-Son yıllarda insan hayatımızda gözlemlediğim, en çok kaybettiğimiz değerlerden biri hoşgörü. Tahammülsüzlük, başkalarına saygı göstermeme, “yalnız ve hep ben” duyguları baskın hale gelmiş durumda..
Bu hoşgörü kaybı siyasetçisinden, akademisyenine, iş verenden, çalışana, gencinden ihtiyarına varıncaya kadar neredeyse bütün topluma bulaşan bir alışkanlık haline gelmiş aslında. -Tabi yazıda bazı örnekler verecek olsam da toplumumuzda bir çok hoşgörü sahibi, sevgi, saygı örneği teşkil eden veya maneviyat sahibi kişiler de bulunmakta. Burda sadece deginmek istediğimiz bazı değerlerin azalması ve toplum olarak ^hoşgörüsüzlükte^ artış göstermemiz üzücü aslında. Sonuçta geçmiş dönemleri hatırlayacak olursak veya büyüklerimizin anlattıklarından esinlenirsek büyüklere saygı, kücüklere sevgi, bayramların neşe barış içinde kadına değerin çok olduğu erkeğe ise saygının en lüks seviyelerde olduğu dönemleri dinliyor veya biliyoruz.

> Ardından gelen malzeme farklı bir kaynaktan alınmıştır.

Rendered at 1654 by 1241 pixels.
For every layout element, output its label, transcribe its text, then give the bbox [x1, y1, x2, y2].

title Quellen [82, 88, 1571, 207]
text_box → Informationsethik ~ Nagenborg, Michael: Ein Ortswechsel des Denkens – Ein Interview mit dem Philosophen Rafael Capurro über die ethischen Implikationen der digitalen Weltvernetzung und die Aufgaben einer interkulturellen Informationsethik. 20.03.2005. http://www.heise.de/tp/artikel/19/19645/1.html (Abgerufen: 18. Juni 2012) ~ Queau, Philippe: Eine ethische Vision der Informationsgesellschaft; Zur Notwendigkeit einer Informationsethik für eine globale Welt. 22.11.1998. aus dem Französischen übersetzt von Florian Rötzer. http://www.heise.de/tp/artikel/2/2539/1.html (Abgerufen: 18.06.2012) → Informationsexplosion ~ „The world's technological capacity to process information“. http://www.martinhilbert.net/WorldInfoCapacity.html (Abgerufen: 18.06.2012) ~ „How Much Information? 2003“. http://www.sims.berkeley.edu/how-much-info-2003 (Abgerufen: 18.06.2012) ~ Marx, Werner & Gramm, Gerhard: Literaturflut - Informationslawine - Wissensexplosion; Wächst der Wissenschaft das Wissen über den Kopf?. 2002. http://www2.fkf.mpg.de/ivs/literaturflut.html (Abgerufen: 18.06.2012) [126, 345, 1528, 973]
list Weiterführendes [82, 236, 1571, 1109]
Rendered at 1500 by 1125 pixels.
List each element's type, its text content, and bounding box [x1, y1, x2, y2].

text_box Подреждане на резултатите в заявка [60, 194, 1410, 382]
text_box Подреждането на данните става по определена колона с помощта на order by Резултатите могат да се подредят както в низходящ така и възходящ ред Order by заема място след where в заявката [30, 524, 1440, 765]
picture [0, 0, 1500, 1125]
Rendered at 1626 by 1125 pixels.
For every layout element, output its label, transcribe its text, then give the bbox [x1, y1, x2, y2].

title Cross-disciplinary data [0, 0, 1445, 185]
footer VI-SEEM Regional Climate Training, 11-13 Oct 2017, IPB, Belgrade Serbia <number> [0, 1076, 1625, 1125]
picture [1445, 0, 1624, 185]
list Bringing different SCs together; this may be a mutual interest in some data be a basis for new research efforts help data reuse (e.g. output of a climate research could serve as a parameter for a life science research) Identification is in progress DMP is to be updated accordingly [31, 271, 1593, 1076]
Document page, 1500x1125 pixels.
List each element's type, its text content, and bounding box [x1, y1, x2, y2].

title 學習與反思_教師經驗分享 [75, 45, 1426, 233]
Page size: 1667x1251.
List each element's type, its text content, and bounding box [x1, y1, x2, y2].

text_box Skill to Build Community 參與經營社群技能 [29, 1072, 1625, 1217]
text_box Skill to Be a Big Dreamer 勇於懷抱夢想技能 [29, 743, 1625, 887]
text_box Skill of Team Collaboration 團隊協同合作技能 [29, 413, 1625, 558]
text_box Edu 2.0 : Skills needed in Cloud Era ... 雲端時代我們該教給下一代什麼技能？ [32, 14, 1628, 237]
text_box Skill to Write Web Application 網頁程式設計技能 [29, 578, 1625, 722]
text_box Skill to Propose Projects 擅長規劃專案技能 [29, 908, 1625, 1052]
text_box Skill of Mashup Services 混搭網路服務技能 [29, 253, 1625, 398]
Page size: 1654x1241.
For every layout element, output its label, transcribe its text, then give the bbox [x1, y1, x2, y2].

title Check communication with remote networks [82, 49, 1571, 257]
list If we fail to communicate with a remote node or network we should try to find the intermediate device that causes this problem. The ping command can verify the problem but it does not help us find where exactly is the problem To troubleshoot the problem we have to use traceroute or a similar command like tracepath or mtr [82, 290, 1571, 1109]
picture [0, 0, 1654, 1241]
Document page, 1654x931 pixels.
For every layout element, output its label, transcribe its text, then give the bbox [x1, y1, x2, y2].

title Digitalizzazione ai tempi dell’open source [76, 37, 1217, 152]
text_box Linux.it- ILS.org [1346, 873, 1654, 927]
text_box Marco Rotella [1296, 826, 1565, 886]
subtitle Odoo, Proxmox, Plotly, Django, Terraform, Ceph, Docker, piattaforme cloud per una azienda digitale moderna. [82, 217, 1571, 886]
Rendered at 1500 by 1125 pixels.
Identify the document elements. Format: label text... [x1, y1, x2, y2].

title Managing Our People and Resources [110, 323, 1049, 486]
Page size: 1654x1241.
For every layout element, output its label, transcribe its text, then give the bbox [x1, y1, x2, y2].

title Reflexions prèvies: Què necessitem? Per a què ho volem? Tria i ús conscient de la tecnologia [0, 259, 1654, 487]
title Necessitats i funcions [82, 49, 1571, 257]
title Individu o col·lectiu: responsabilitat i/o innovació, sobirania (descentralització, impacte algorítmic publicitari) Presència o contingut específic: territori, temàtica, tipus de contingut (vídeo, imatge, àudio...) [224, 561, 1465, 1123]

-Mesela maneviyatı olan bir kişiyle, sokak jargonu ile alay edilmenin arttığını gözlemlediğim gibi ateist bir insanın da, maniviyatı olan biri tarafından hor görüldüğünü de gözlemlemekteyim. Veya, çok inanmasamda siyasetteki sol, sağ karşılıklı hoşgörüsüzlüğü de bunlara örnek olabilir aslında. Tabi bunu daha çok hissetiğimiz ortam ^sosyal medya^ haberleri veya kişisel görüş esnasındaki karşıt verilen cevaplarda gözlemlemek çok kolay ve yaygın halde. Aslında karşılıklı görüş ortaya konulduğunda bir kazanç sağlanabileceğini düşünmekteyim. Hayatın genelinde çok seslilik ve farklı fikirler önemli bir durum. Farklı fikirler demokraside her zaman yer alacak ve almalıdır da.. Fakat bunu ifade etme şekli kışkırtıcı, suçlayıcı ve önyargılı olmamalıdır. Bu hoşgörüyü yaygın hale getirebilsek aslında ülkemiz adına bir çok önemli adımlar atabiliriz. Bir düşünün ki meclisde hükümet ve muhalefet daha çok iş birliği içinde olsa ? ülkemiz adına karşılıklı saygı ve fikir birliğini hoşgörü esaslarınca sağlamamız faydamıza olacaktır.
Hoşgörü restoranttan, eşler arasına, okuldan, marketteki sıraya kadar ihtiyacımız olan hayatın tüm bölümünü kapsayan bir davranış ve yaşam biçimidir. Gelecek yeni nesillere örnek ve yol gösterici olmak adına hoşgörümüzü kaybetmeden hayatın içerisinde yer almamız çok önemli bir unsurdur.
- Bir düşününki aile kuran hepimiz topluma cocuk yetiştiren ve halka birey kazandıran kişileriz. Toplum içerisinde davranışları ile negative bir etki yaratan bir bireyimizin olması bizler adına da çok üzücü olacağı gibi bu konuda empati özelliğimizi en üst seviyede tutup, toplum için yetiştireceğimiz bireyleri bir çok hoşgörü düzenini düşünerek eğitmenin yanında, örnek teşkil/teşvik etmeliyiz.
-Daha güzel bir dünya ve Kıbrıs için sevgi ve saygının yanında hoşgörümüzü, kültürümüzü kaybetmeden ve de gelecek nesillere en iyi bir şekilde örnek olmak için birlik olalım.